アイロンは、濡れた布でも乾かせる。皺になった服でもしゃきっと伸ばせる。殺菌ができる。匂いを飛ばせる。
昔、アイロンのことを、「火熨斗」と言ったんだそうです。大きな鉄の塊で、その中に炭火を入れて熱くしたという。ですから、古い時代の洋服屋の、朝いちばんの仕事が炭火を熾すことだった。
物語のはじめにアイロンが出てくる小説に、『美服のあだ』があります。O・ヘンリーが、1900年代に書いた短篇。

「アイロンを前後に力いっぱい押しつけていた。予備のアイロンが小さなガスストーヴの上で熱せられていた。」

これはNYに住む、タウァーズ・チャンドラーという二十二歳の青年の様子。自分の夜会服に念入りにアイロンをかけているところ。
1900年代のNYでは、ガスストーヴでアイロンを熱くすこともあったのでしょう。『美服のあだ』は、1906年に出た短篇集『四百万』に収められています。どうして『四百万』の題名なのか。1906年頃のNYの人口、ざっと400万人であったから。『四百万』には、O・ヘンリーの「ニューヨーク物」が収録されているからです。
O・ヘンリーといって誰もが思い出す『賢者の贈りもの」も、この『四百万』に収められているのですね。
1906年にフランスに生まれたのが、ピエール・ボアロー。「ボアロー=ナルスジャック」のペンネームで活躍した、ミステリ作家のひとり。そのもうひとりが、トマ、ナルスジャック。トマ・ナルスジャックは、1908年の生まれ。
ボアロー=ナルスジャックの名前で、1975年に発表したのが、『アルセーヌ・ルパン 第二の顔』。この中に。
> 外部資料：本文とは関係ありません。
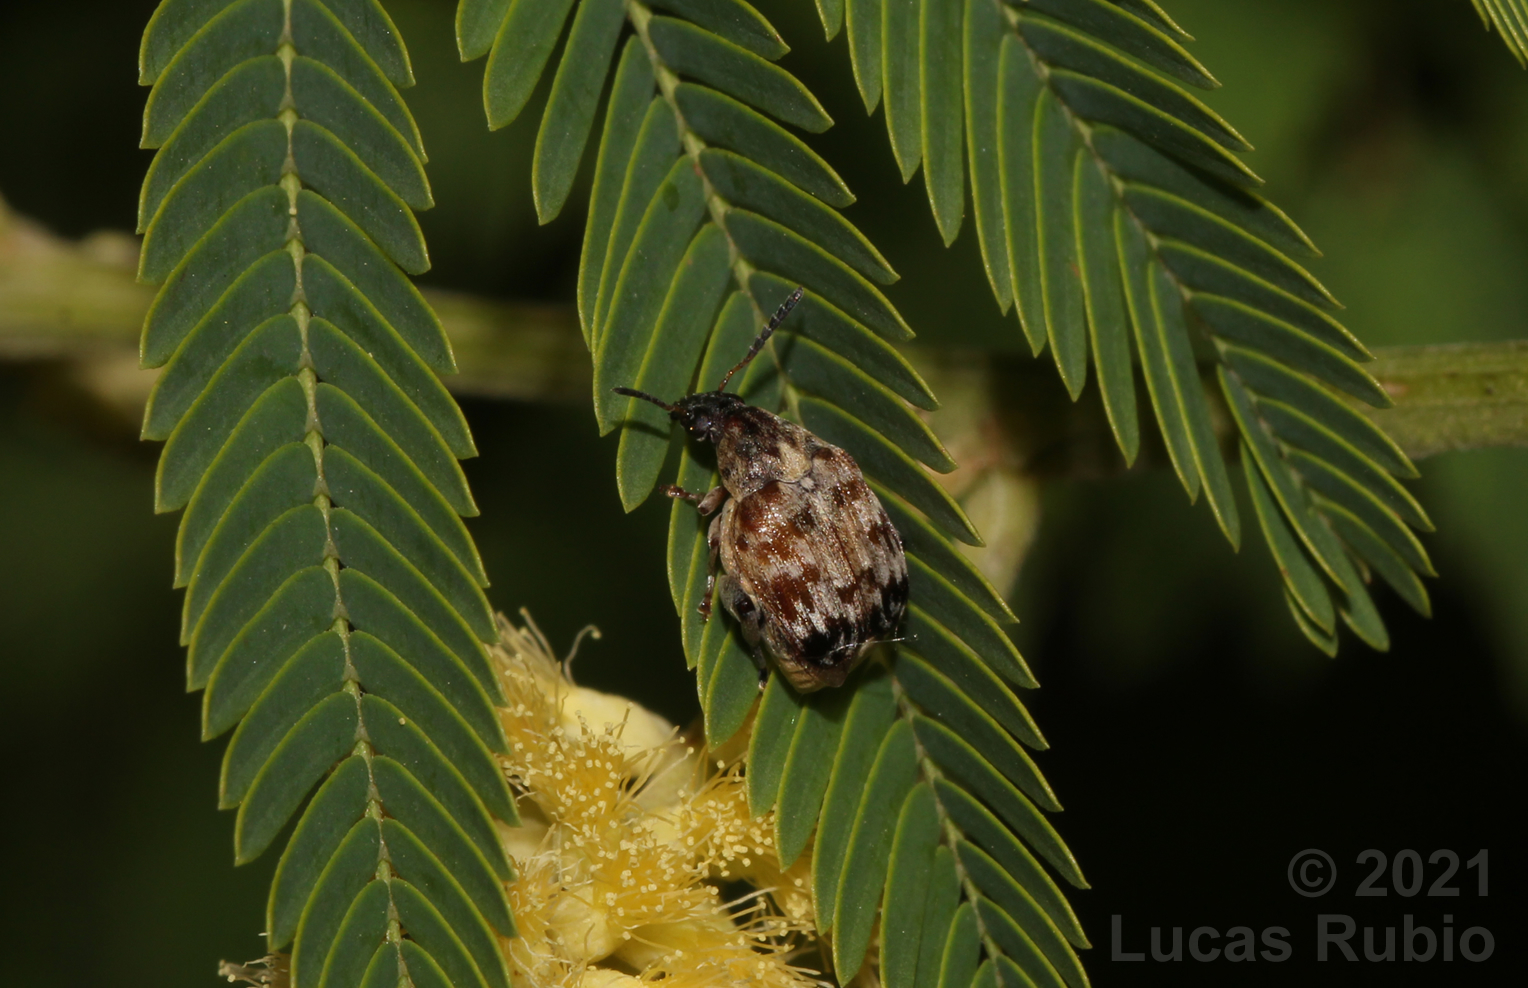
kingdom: Animalia
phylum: Arthropoda
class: Insecta
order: Coleoptera
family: Chrysomelidae
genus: Megabruchidius
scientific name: Megabruchidius tonkineus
「その男はゆったりとしたタキシードを着て、ボタン穴に花を一輪さしていた。( イギリス人だ! ) とドアマンは喜んだ。」

これはパリのホテル「 ル・ファラオン」での場面。原文はおそらく「スモーキング」でしょう。とにかくドアマンには、「スモーキング」の着こなしの違いが分かったのでしょう。
さて、スモーキングにアイロンをかけておきましょうか。